AS – Um dos meus maiores sonhos é estabelecer uma ponte entre a companhia e bailarinos do mundo  inteiro, mas especialmente da Bahia. Atualmente temos a bailarina baiana Leilane Teles, que inclusive  foi premiada em primeiro lugar no edital de Mobilidade Artistica da Secult BA, fazendo um estágio em Miami com a companhia. Devido as tensões globais, o acesso ao imigrante nos EUA tem sido bem complicado, por isso  acredito que esse é um projeto que vai levar um pouco de tempo para se estabelecer.

Brazz Dance Theater. Foto de Jade Matarazzo

FP – Você tem vivenciado mais o mercado americano de dança, mas imagino que também conheça o mercado brasileiro. As diferenças (financeiras e artísticas) ainda são grandes ou você considera o  mercado de dança no Brasil hoje tão bom quanto nos Estados Unidos?

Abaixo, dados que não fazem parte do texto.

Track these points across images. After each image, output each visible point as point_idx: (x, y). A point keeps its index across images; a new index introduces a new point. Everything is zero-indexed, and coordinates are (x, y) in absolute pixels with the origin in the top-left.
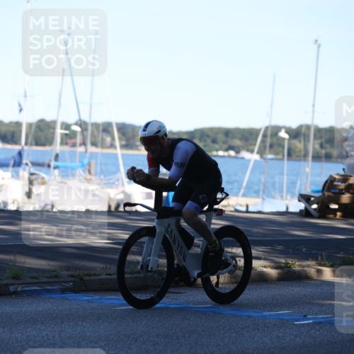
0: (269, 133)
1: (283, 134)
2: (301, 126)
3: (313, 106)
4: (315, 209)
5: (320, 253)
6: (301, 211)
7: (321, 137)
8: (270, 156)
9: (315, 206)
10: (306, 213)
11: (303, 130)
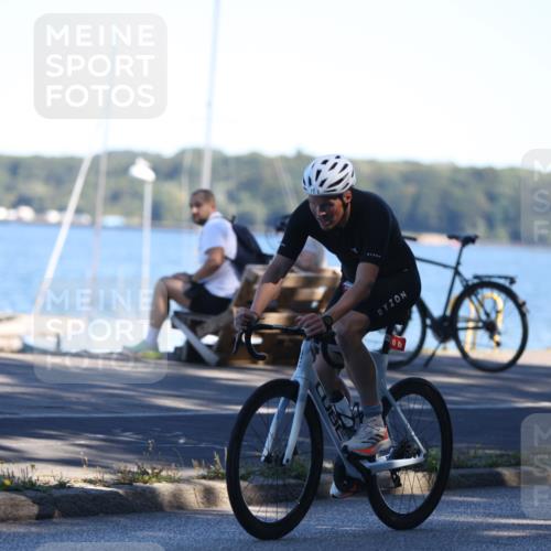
0: (103, 167)
1: (142, 171)
2: (182, 153)
3: (209, 104)
4: (209, 346)
5: (218, 447)
6: (177, 349)
7: (227, 178)
8: (113, 220)
9: (211, 339)
10: (189, 355)
11: (187, 161)
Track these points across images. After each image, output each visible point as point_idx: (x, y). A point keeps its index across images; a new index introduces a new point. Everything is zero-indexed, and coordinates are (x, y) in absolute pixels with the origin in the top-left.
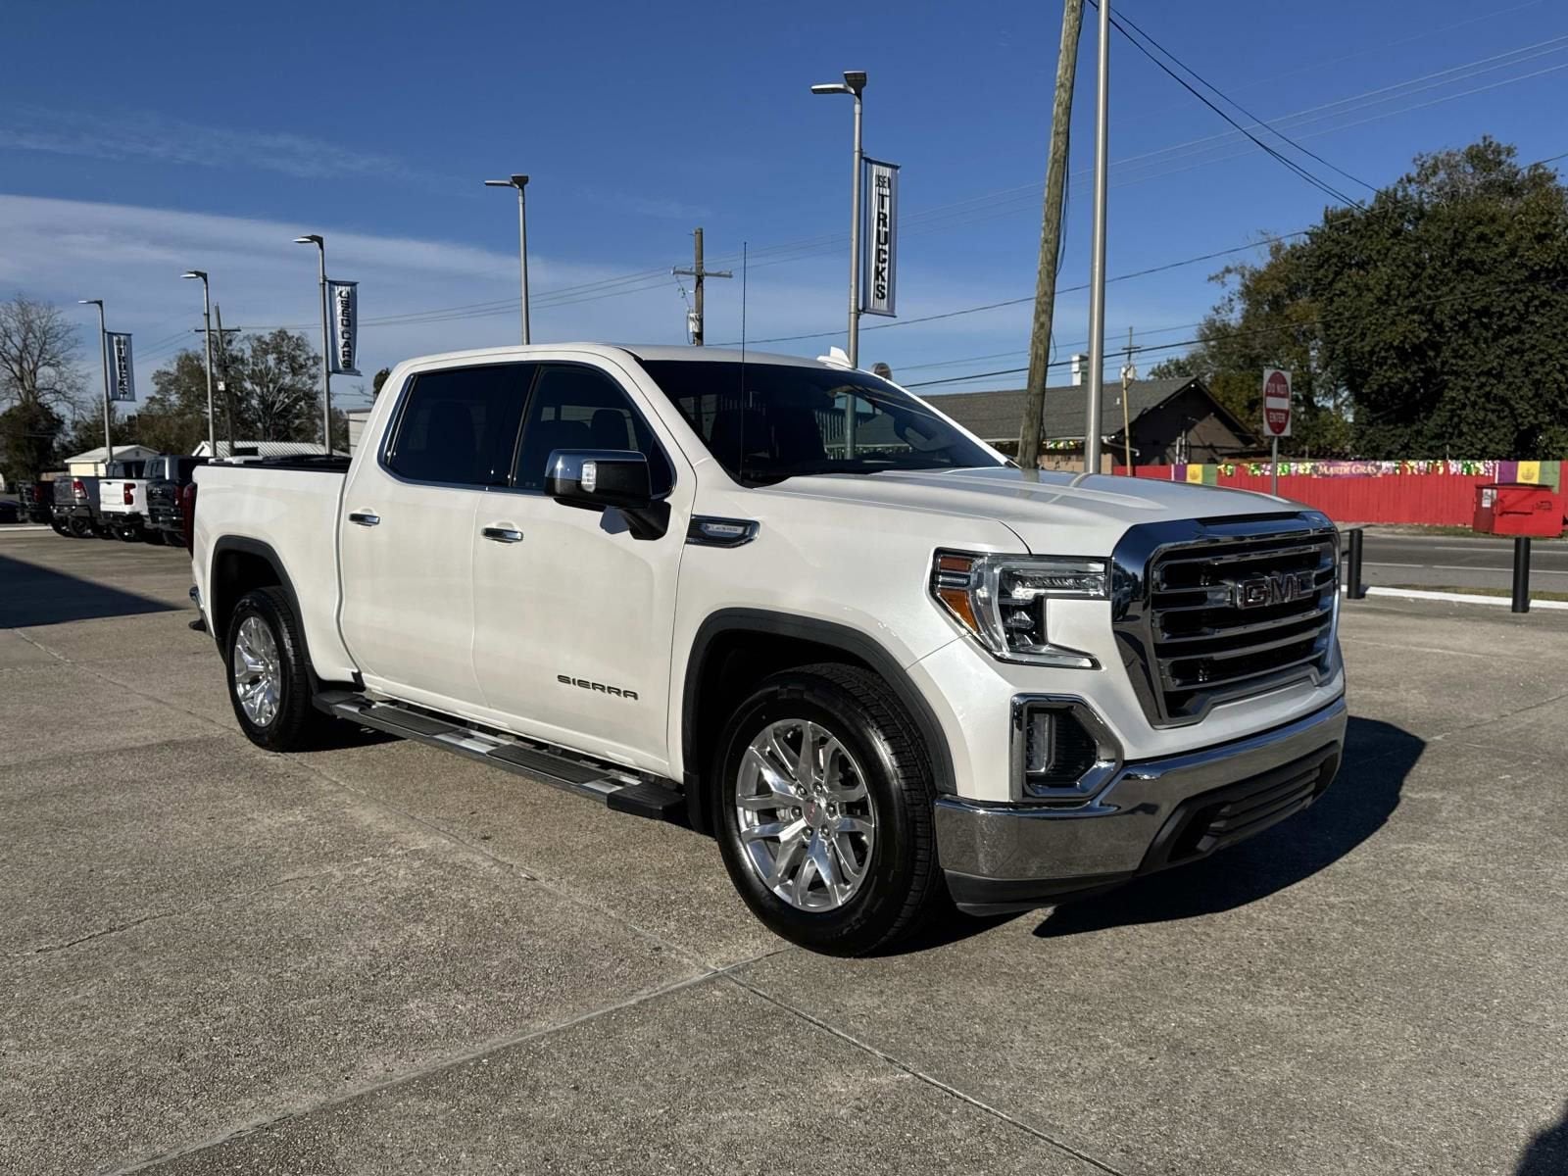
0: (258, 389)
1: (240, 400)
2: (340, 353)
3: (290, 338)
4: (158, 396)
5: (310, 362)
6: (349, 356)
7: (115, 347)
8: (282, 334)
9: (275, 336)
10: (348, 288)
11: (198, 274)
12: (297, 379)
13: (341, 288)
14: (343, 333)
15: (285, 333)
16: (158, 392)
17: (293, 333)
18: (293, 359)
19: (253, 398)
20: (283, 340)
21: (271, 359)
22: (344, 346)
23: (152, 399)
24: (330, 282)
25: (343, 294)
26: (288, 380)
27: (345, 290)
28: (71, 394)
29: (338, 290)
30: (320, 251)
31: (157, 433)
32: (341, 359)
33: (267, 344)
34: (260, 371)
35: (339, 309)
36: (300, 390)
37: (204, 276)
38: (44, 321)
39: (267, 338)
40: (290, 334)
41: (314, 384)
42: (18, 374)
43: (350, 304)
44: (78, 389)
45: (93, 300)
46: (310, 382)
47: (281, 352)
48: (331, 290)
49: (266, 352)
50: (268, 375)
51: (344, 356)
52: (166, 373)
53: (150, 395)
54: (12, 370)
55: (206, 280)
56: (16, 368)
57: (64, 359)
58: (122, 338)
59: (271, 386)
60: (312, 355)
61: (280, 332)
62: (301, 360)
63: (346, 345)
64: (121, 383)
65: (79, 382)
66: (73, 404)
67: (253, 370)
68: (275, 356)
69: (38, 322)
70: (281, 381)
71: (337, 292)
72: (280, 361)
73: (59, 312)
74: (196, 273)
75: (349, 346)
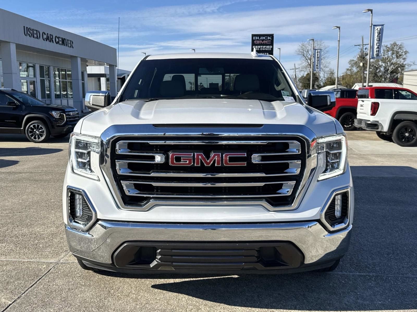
0: (384, 65)
1: (377, 68)
2: (375, 51)
3: (397, 45)
4: (350, 68)
5: (404, 53)
6: (378, 52)
7: (316, 54)
8: (395, 44)
9: (392, 45)
10: (381, 27)
11: (337, 27)
12: (398, 60)
13: (378, 27)
14: (377, 44)
15: (396, 43)
16: (350, 67)
17: (399, 43)
18: (397, 52)
19: (381, 67)
20: (395, 46)
21: (390, 53)
22: (377, 48)
23: (348, 69)
24: (374, 25)
25: (378, 29)
26: (394, 61)
27: (379, 28)
28: (324, 69)
29: (376, 28)
30: (371, 15)
31: (346, 81)
32: (375, 53)
33: (389, 48)
34: (385, 58)
35: (376, 35)
36: (399, 64)
37: (339, 28)
38: (319, 46)
39: (389, 46)
40: (397, 44)
41: (404, 61)
42: (310, 63)
43: (381, 33)
44: (326, 67)
45: (311, 39)
46: (403, 61)
47: (393, 51)
48: (374, 28)
49: (388, 51)
50: (387, 59)
51: (376, 52)
52: (353, 60)
53: (347, 68)
54: (308, 62)
55: (339, 29)
56: (309, 61)
57: (323, 58)
58: (319, 51)
59: (389, 63)
60: (405, 51)
61: (394, 43)
62: (400, 53)
63: (378, 48)
64: (317, 65)
65: (327, 65)
66: (324, 72)
67: (383, 58)
68: (391, 52)
69: (317, 47)
70: (392, 61)
71: (376, 29)
72: (393, 54)
73: (323, 43)
74: (336, 27)
75: (379, 48)
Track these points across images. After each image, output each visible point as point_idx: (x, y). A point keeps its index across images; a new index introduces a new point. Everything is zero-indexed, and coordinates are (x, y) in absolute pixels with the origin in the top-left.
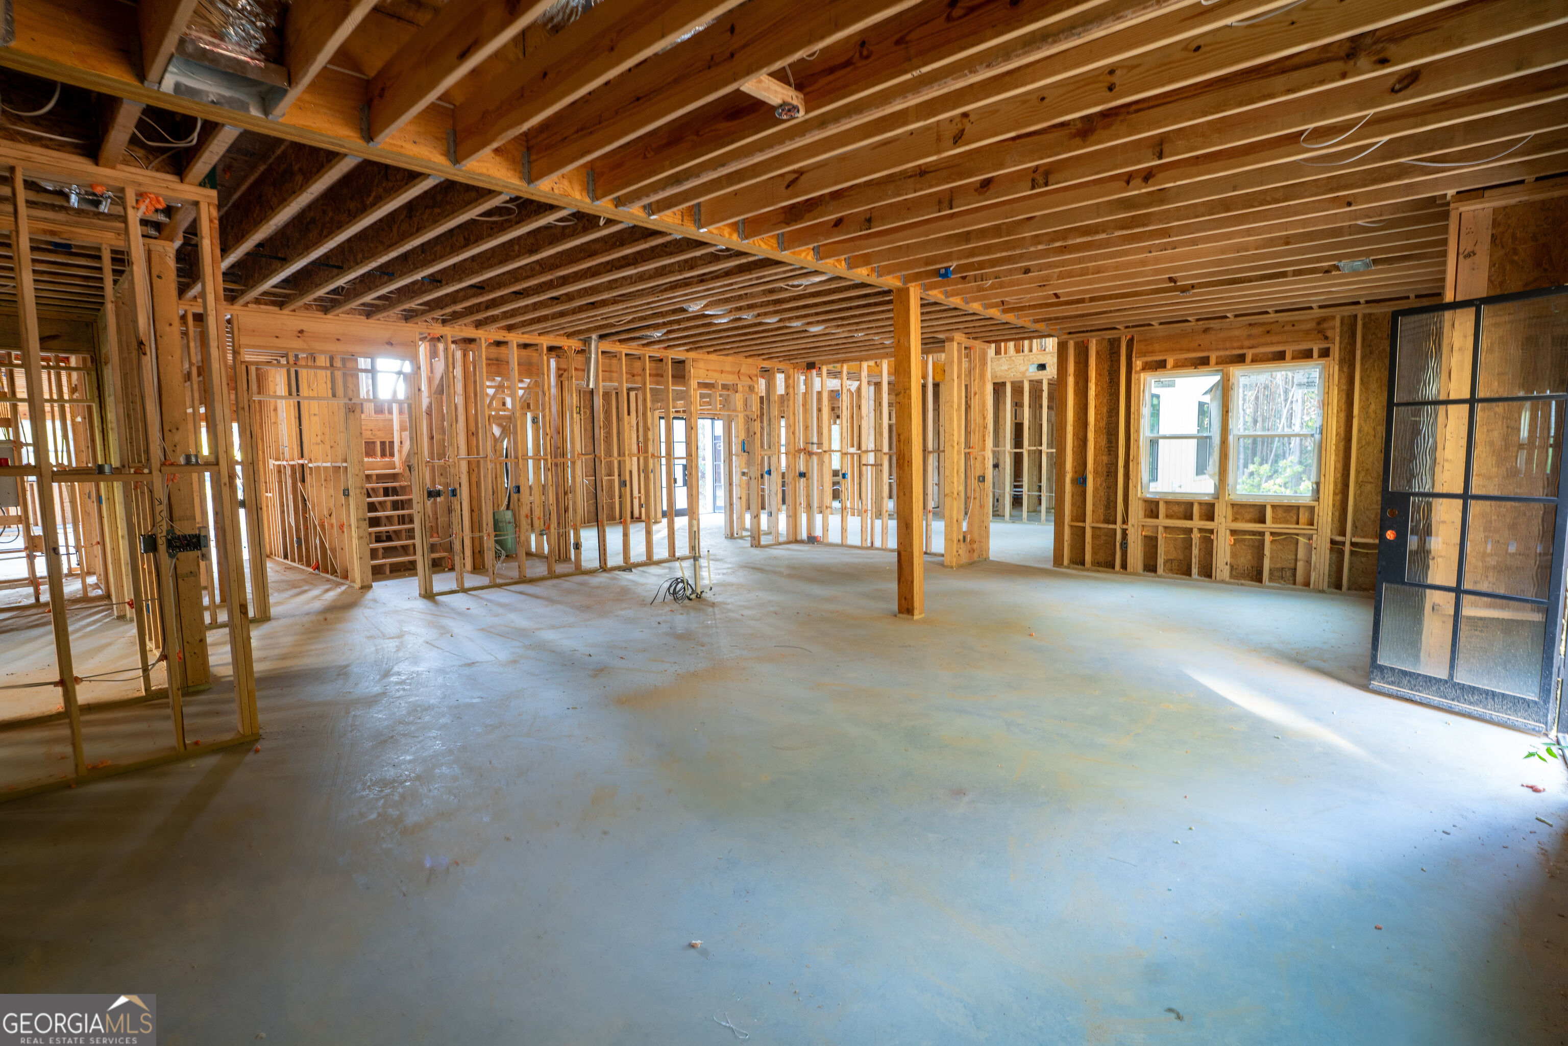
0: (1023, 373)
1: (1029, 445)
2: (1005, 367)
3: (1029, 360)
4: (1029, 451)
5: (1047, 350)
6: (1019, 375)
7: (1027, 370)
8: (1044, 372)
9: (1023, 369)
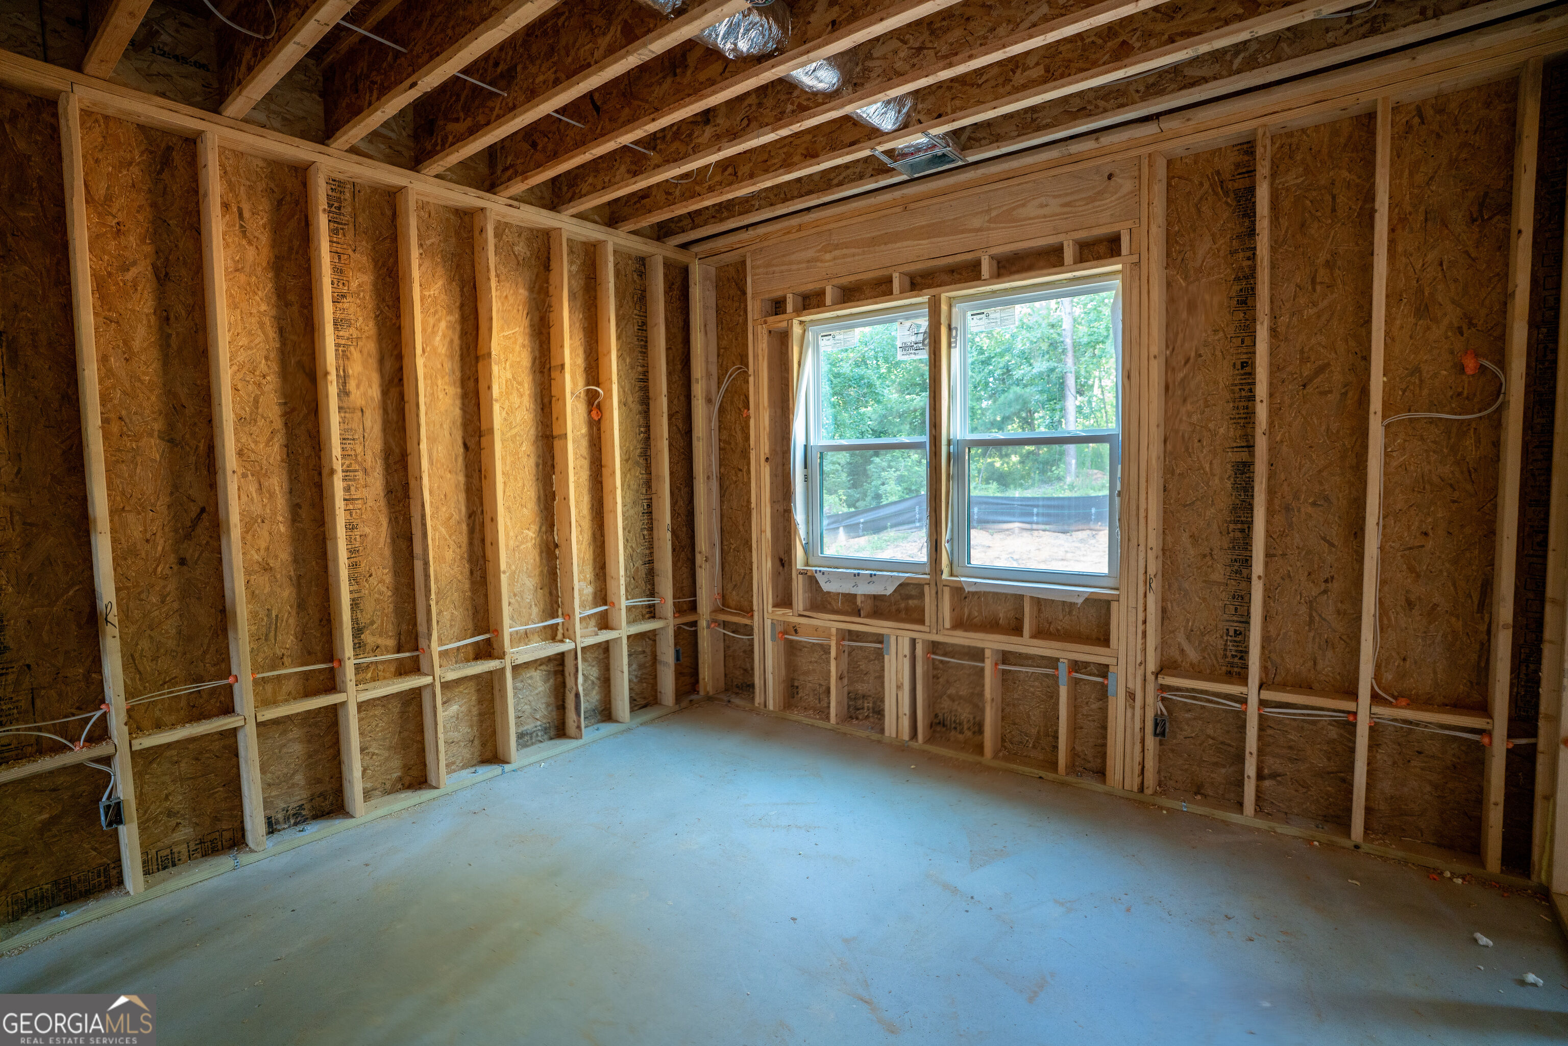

AS – Na verdade não tenho mais tanta experiência com o mercado de dança brasileiro, já vivo nos EUA há 18 anos, e não tenho tido muito oportunidade de me apresentar aqui, e sei muitas coisas mudaram desde que sai. Mas percebo ainda uma dificuldade muito grande para o bailarino brasileiro de conseguir um emprego, principalmente em companhia de dança, que ofereça a sustentabilidade que todos  precisamos. Vejo de um modo geral muitos bailarinos ainda tendo de ensinar como fonte principal de renda. Nos Estados Unidos, mas mais em centros urbanos maiores, as secretarias de cultura oferecem editais que ajudam muito na produção de trabalhos, tambem culturalmente, o americano tem o habito de pagar  ingresso para assistir ao espetáculo como forma de apoio, e isso muitas vezes ajuda muito com o custo de produção.